● **Required work**
1. In the article on 1950s housewives and drinking, what does Beth's adoptive mother use to numb her pain?
2. Carry on the article about how marketers got 1950s housewives drunk, starting after its last paragraph.

● **Passage shown**
How Marketers Got 1950’s Housewives Drunk
The Queen’s Gambit is one of the most popular Netflix productions of 2020. The miniseries isn’t just about a female chess protégée in a male-dominated environment. It is also about female alcoholism and substance abuse. What might appear surprising from today’s perspective is an accurate depiction of how women casually drowned their misery — and how marketers got housewives of the 1950’s and 1960’s drunk.
Alcohol as an Escape From Boring Lives and Social Pressure
Film and art have the great power to convey the spirit of an era. Matthew Winer’s Mad Men not only drew a picture of 1960’s madmen, but the series also showed how accepted daily day-time-drinking was. The leading men and the female characters drink. Elizabeth Moss’ Peggy Olson character drinks at work, just as Christina Hendrick’s Joan Holloway character hardly skips a drink when she’s offered one. However, “madmen” drinking mostly seemed fun, light, and even cool.
In 2020, The Queen’s Gambit portrayed hidden alcoholism in a much more uncomfortable way. The leading figure, Beth, has been suffering from issues with intoxicating substances since her childhood and is spiraling downward as an adult. Her adoptive mother, Alma, numbs her own pain with tranquilizers and martinis. Even the high school bully, Margaret, seems to be having a drinking problem after giving birth to her first child.
Women of the 1950s and early 1960s were supposed to be happy but often felt trapped. After World War II ended, the idea of Rosie the Riveter disappeared quickly and women were pushed into more traditional roles. Although women have been part of the war economy, it seemed abnormal to politicians and businesses to employ women outside of a state of crisis. They were expected to be loving housewives enjoying the perks of the booming post-war economy in suburban houses. Yet, lacking autonomy and agency, some women treated their boredom or despair with alcohol and wondered why they are not happy although they seemed to “have it all.”

● **Data extract**

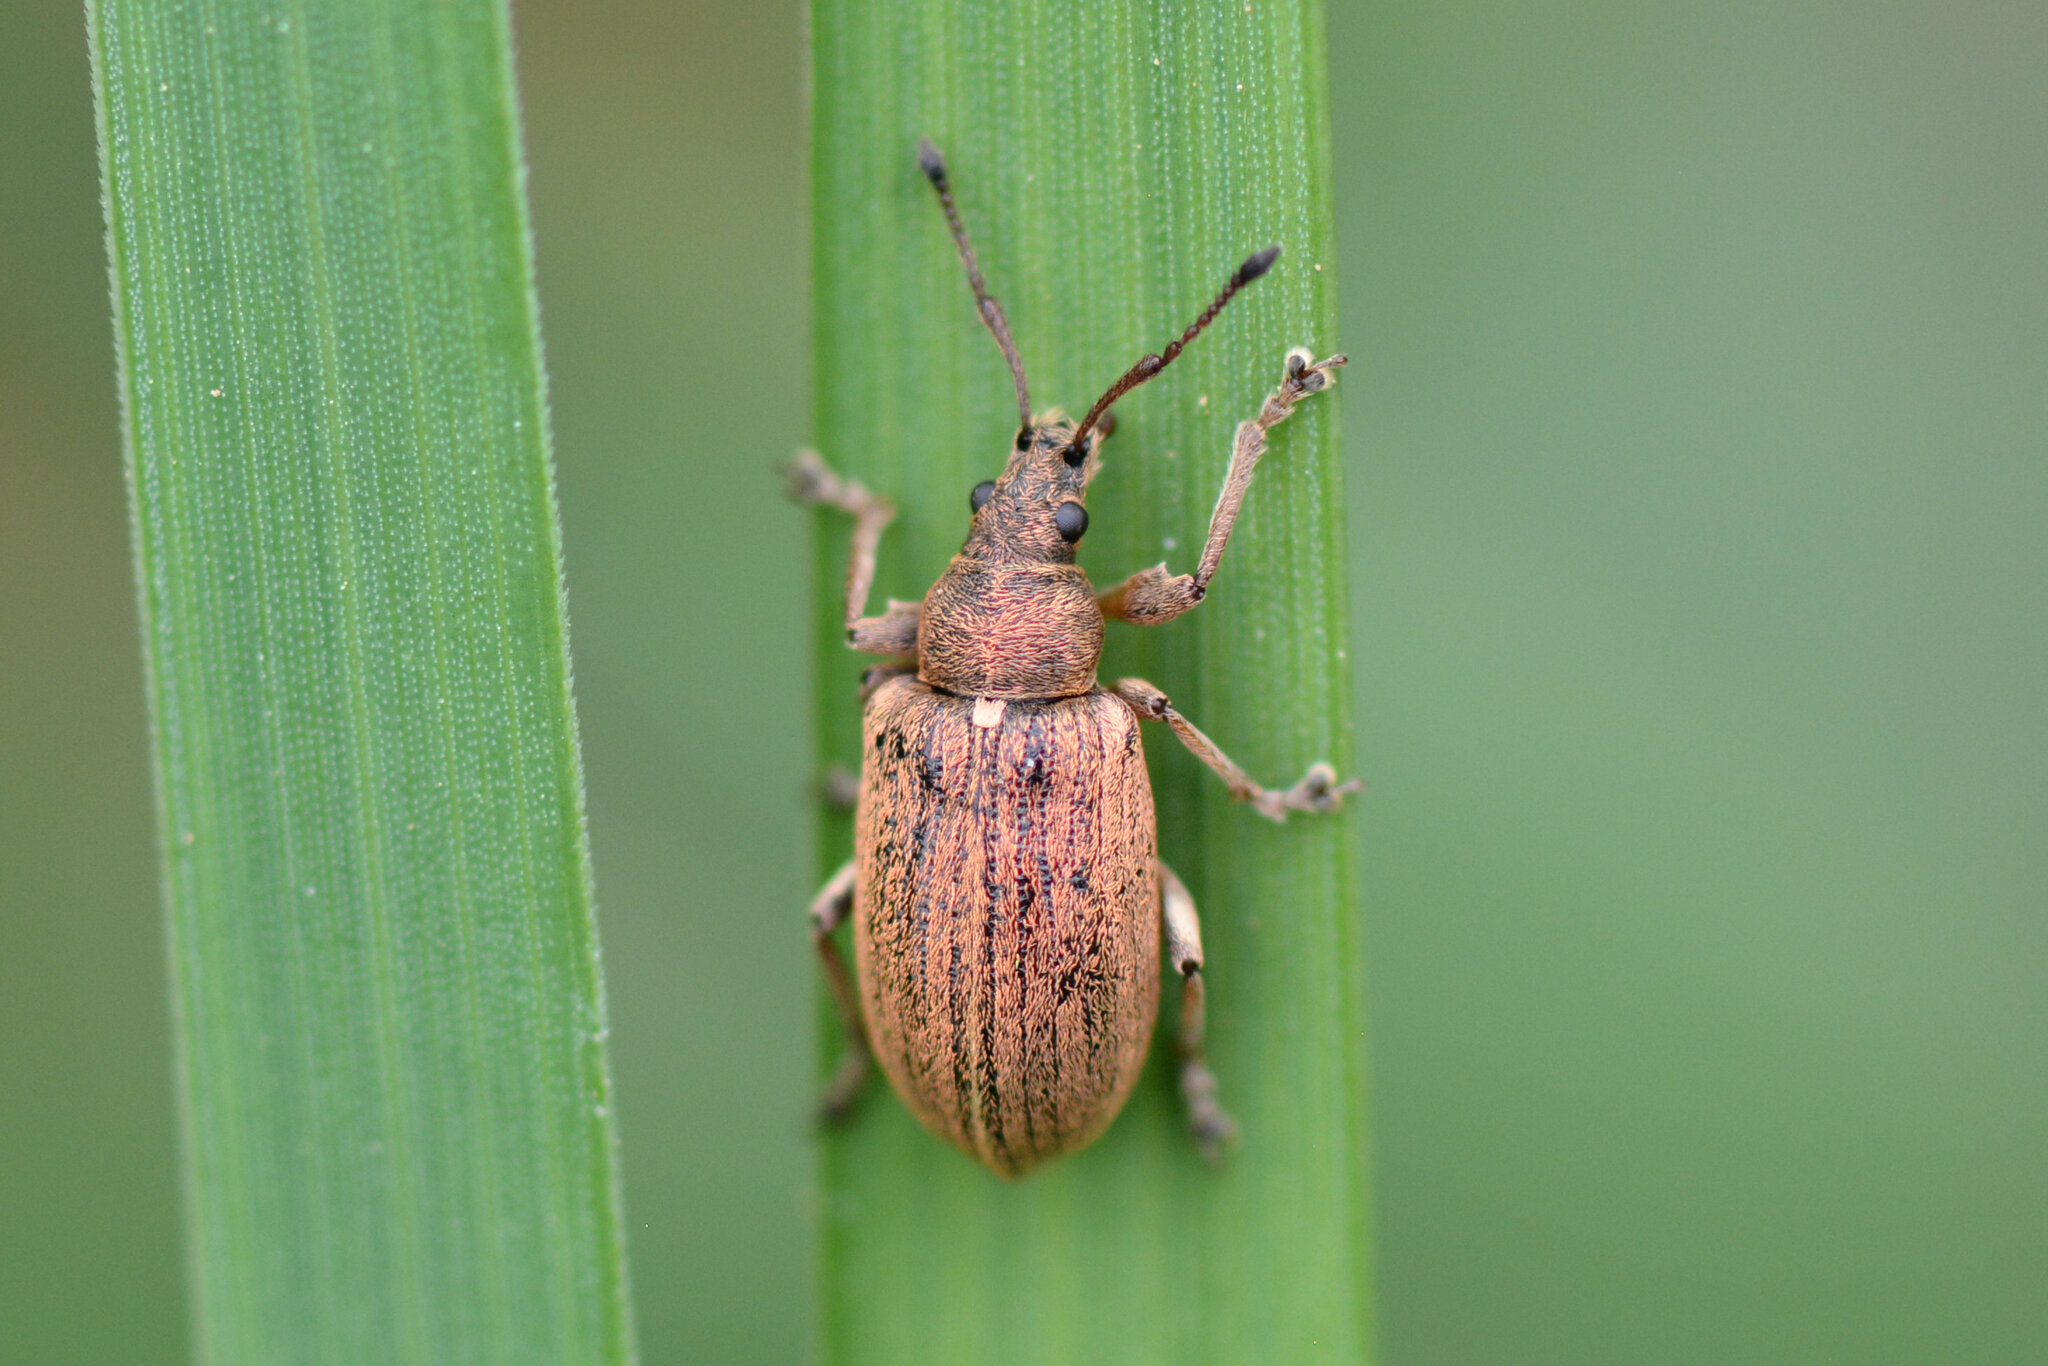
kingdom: Animalia
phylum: Arthropoda
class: Insecta
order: Coleoptera
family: Curculionidae
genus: Phyllobius
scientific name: Phyllobius pyri
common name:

● **Answers by task**
1. Tranquilizers and martinis.

2.
Marketing Alcohol as a Solution to Your Problems
Interestingly enough, this toxic way of treating one’s misery has been fairly acceptable. It has been even marketed.
Let’s take an example from West Germany of that era: Frauengold. The name can be translated as “women’s gold” and it was a drink that was sold in pharmacies. It was advertised as an uplifting yet calming tonic water. However, it was basically an herbal liquor with 16.5% alcohol.
The target group in the 1950s were housewives. TV commercials depicted a stressed housewife who is irritated. She talks to herself in the mirror, remembering how she used to react calmly and lovingly even when he spilled a drink. Her mirror-self reminds her of the youthful glow and ease she had at the beginning of her marriage. This Frauengold spot with English subs shows the atmosphere of that era:
According to Angela Cantrup, who wrote her Ph.D. thesis on the nutritional supplements in family households, after World War II, female work has been perceived as a sign of poverty and misery. Therefore, various campaigns targeted women to seek a domestic role. However, the frustrations of this new life were real — this is where Frauengold was supposed to help.
In the 1960s, Frauengold marketing evolved and captured the new modern zeitgeist. Gradually, more and more women entered the labor market. Again, Frauengold showed everyday situations where women reacted rudely. For instance, in one commercial a secretary is being shown to react aggressively towards her manager. She receives advice from a colleague to drink Frauengold. Who doesn’t like a tipsy employee?
In 1981, Frauengold was banned from the market after scientists identified ingredients that were potentially carcinogenic and damaging to the kidneys.
A Successful Brand With a Questionable Heritage
Was Frauengold successful? From a marketing standpoint, it was. Two decades after the drink was banned, nearly every 10th German still knew the brand. Frauengold had left a mark in pop culture.
The brand has paved the way for casual female alcoholism. The toxic and damaging idea that drinking could be a solution to one’s problems has prevailed for decades.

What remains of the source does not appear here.